Jin's experiences in American Born Chinese show that assimilation can be difficult and perhaps not always appropriate. When Jin fully commits himself to assimilation, he becomes Danny—a prototypical white teen—and refuses to associate with his Chinese cousin while also cutting off his Asian and Asian American friends. However, he's still just as insecure and lonely as ever. It takes a visit from the Monkey King to remind him that he did fit in once—when he was still hanging out with Wei-Chen and Suzy. Even his short-lived relationship with Amelia was a sign that Jin could fit in with his white classmates without completely reinventing himself and denying his true identity. It's a fine balance that takes Jin a long time to figure out.
Jin, Suzy, and Wei-Chen endure a lot of racist taunts from their white classmates in American Born Chinese.
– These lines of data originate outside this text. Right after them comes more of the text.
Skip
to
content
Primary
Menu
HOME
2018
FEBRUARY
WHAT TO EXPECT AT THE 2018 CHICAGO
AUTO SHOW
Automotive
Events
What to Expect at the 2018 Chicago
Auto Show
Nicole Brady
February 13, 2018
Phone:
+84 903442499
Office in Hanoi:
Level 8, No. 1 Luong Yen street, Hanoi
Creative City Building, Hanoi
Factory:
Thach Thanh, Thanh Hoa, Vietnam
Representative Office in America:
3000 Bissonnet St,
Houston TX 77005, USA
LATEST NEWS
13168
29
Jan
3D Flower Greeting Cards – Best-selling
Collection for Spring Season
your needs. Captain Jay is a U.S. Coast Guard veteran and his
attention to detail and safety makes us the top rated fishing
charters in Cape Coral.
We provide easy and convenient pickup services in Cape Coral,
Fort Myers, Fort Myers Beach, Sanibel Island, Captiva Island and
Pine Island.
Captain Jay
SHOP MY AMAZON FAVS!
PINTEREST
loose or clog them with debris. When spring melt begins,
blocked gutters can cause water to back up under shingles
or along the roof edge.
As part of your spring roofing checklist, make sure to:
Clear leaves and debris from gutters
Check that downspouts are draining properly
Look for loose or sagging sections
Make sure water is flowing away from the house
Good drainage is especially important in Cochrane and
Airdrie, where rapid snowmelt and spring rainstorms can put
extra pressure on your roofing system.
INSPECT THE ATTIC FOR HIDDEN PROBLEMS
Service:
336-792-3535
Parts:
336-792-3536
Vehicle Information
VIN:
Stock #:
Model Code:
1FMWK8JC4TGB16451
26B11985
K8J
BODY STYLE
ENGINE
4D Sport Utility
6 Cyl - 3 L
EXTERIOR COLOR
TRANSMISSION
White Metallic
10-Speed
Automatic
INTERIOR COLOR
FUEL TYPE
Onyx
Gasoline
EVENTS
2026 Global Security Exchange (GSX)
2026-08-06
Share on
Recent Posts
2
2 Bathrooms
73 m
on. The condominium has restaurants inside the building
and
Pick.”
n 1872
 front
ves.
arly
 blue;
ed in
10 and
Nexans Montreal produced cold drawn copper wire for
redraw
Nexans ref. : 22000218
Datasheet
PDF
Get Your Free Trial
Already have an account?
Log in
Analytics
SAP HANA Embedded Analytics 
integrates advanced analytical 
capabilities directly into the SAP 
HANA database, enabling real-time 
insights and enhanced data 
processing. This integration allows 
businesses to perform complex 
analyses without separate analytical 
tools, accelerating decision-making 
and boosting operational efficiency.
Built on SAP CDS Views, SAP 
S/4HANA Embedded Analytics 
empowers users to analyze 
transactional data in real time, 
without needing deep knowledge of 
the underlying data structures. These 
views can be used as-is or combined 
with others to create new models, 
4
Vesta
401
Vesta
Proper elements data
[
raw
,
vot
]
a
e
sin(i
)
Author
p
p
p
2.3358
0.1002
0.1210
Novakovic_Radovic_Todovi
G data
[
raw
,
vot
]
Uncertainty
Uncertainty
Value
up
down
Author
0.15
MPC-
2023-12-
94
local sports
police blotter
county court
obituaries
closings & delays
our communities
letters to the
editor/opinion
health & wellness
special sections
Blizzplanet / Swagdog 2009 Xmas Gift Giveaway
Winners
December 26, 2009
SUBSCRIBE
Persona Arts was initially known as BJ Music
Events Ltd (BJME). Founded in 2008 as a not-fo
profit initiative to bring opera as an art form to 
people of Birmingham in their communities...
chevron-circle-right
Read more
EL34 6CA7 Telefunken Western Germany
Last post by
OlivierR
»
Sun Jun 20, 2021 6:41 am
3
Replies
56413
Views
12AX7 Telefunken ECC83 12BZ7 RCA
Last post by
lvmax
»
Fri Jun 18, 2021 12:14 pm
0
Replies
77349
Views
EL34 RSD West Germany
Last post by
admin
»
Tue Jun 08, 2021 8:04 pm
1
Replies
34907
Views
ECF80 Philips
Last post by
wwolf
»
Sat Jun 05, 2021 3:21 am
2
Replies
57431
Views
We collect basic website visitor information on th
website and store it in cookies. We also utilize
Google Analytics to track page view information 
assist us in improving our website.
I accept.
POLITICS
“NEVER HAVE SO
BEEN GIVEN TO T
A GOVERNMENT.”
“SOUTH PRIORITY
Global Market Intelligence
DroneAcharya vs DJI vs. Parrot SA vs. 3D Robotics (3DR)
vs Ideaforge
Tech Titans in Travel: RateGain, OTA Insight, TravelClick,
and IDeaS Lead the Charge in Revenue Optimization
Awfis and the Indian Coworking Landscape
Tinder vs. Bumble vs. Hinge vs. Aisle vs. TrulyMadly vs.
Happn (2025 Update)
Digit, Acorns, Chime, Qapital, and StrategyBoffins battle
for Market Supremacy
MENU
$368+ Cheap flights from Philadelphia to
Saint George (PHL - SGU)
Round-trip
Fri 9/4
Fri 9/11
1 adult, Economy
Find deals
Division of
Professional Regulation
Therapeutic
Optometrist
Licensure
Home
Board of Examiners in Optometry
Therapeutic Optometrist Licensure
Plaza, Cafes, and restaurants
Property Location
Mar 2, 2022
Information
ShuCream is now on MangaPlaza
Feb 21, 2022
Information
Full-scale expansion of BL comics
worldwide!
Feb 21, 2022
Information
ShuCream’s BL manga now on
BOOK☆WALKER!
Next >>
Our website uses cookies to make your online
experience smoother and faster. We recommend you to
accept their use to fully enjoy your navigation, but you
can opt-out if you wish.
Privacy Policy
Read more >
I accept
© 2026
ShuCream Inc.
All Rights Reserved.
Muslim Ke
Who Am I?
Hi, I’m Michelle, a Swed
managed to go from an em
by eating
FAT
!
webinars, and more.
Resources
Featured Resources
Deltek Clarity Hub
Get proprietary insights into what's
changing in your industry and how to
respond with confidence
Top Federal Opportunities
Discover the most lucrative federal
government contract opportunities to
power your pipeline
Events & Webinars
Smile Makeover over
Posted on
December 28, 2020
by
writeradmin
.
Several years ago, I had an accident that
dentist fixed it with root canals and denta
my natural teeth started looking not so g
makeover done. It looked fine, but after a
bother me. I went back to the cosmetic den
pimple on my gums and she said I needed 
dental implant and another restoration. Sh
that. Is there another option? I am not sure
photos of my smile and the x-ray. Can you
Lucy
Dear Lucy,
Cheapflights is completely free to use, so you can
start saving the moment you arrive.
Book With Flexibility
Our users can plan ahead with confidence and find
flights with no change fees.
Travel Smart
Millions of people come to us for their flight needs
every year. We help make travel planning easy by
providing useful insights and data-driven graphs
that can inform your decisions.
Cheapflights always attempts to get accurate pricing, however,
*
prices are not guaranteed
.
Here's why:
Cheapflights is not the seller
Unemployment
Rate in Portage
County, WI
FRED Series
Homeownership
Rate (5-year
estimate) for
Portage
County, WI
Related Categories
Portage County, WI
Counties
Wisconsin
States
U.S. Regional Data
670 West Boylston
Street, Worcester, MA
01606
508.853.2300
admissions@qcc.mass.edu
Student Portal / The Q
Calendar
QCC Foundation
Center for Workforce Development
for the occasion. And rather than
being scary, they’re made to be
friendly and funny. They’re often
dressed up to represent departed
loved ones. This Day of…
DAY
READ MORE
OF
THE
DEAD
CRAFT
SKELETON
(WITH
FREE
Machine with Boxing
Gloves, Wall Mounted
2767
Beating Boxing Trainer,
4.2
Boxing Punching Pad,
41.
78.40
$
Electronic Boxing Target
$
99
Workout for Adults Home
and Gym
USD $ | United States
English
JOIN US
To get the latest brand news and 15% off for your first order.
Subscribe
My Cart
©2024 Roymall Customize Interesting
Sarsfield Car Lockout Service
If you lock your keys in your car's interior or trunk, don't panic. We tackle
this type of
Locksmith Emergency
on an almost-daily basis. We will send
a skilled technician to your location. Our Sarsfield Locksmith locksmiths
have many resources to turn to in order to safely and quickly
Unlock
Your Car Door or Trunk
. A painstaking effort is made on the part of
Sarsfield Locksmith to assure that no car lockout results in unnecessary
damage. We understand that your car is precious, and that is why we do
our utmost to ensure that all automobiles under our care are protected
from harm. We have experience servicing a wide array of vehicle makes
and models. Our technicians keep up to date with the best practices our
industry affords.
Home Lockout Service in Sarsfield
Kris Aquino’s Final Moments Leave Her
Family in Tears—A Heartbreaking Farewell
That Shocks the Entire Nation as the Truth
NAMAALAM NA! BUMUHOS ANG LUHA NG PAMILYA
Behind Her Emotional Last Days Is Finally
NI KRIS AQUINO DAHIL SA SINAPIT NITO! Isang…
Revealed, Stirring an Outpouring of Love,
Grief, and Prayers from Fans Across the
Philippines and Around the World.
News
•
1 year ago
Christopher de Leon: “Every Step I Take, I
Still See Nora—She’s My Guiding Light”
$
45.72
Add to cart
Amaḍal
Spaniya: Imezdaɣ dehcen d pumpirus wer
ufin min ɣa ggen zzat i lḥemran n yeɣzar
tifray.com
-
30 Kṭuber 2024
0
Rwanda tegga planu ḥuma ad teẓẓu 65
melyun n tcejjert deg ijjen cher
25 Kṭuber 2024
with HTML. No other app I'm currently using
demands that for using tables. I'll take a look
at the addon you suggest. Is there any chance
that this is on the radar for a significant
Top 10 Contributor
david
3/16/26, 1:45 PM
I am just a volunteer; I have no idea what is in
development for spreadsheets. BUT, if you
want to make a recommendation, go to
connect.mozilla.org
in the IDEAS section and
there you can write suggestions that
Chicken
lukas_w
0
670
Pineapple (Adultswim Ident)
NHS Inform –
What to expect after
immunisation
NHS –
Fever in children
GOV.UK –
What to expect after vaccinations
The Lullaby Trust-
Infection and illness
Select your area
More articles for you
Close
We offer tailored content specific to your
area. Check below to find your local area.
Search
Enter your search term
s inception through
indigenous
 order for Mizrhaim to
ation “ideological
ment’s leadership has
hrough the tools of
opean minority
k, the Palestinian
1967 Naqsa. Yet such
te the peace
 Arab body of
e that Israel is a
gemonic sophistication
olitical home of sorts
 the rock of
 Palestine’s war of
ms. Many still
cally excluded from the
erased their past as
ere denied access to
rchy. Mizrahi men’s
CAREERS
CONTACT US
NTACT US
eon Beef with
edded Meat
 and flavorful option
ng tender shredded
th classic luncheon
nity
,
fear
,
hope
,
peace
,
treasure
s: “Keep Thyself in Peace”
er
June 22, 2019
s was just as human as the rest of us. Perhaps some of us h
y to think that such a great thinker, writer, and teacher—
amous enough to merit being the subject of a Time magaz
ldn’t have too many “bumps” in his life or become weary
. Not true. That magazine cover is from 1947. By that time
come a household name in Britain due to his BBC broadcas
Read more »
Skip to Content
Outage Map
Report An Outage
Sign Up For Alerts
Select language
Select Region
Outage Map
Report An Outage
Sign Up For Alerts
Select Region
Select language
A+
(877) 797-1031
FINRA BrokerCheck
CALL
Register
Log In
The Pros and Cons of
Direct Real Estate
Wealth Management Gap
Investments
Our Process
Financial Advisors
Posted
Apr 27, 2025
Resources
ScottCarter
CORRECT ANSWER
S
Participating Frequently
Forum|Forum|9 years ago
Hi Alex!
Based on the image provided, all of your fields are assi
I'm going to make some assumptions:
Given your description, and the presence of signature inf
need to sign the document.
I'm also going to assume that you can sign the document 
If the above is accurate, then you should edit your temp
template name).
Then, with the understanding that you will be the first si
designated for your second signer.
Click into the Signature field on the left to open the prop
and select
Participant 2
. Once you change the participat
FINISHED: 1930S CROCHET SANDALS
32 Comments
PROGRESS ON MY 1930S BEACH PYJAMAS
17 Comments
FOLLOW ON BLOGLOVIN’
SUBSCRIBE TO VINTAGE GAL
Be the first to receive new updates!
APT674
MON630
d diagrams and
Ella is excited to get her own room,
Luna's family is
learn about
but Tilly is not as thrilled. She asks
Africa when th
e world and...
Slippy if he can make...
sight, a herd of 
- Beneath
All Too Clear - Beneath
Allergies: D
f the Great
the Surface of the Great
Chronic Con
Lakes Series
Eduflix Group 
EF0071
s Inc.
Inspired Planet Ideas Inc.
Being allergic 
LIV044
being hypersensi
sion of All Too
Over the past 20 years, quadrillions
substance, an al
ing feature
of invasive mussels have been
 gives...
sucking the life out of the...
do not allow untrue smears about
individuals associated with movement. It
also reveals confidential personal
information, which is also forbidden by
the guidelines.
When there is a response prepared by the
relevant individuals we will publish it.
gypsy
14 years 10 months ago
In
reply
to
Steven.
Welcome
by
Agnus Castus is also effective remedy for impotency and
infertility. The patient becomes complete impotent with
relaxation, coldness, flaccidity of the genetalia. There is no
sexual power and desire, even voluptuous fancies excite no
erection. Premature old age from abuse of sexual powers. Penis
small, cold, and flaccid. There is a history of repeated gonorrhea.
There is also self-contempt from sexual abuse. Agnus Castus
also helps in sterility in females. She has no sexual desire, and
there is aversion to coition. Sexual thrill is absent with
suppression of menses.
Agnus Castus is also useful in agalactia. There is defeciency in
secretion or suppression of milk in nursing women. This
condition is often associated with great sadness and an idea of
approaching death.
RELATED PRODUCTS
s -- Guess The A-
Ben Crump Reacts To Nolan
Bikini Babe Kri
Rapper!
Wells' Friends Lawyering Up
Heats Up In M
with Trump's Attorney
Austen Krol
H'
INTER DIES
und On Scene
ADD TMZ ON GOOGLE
However, they also have to deal with more subtle forms of racism. When Jin moves to the suburbs, his teacher, Mrs. Greeder, automatically assumes that Jin and his family "moved to [the] neighborhood all the way from China." The same thing happens to Wei-Chen when he joins Jin's class in fifth grade. There are two forms of racism exhibited here. One is that all people of Chinese descent were born in China. The other is that Asian countries and cultures are interchangeable. Wei-Chen is from Taiwan, which is an island off the coast of mainland China. Likewise, Suzy Nakamura is Japanese, but her classmates assume that she and Jin should date because they're "the same." Timmy exhibits overt racism in his declaration that, "My momma says Chinese people eat dogs." Mrs. Greeder is more subtly racist when she observes that Jin's family "probably stopped that sort of thing" once they moved to the United States. Even though she thinks she's supporting Jin, she's reinforcing a racist stereotype.
Author Gene Luen Yang also addresses racism through the character of Chin-Kee. According to Yang, Chin-Kee is an amalgamation of every stereotype Westerners have about Asians. Chin-Kee is drawn with exaggerated features and an outdated hairstyle and clothing. He uses Chinese takeout cartons as luggage, has difficulty pronouncing certain consonants, and lusts after Jin's white female classmates. He eats cats, sings badly, and urinates in someone's can of Coke. Each of Chin-Kee's outlandish actions is designed to startle readers—making them reconsider stereotypes they may hold and how stereotypes affect their view of Asians and Asian Americans. Yang's goal isn't to end racism and discrimination against people of Asian descent—although that would be nice. He instead acknowledges stereotypes held by Westerners and asks readers to examine their role in perpetuating them. That is the first step in combatting racial inequality.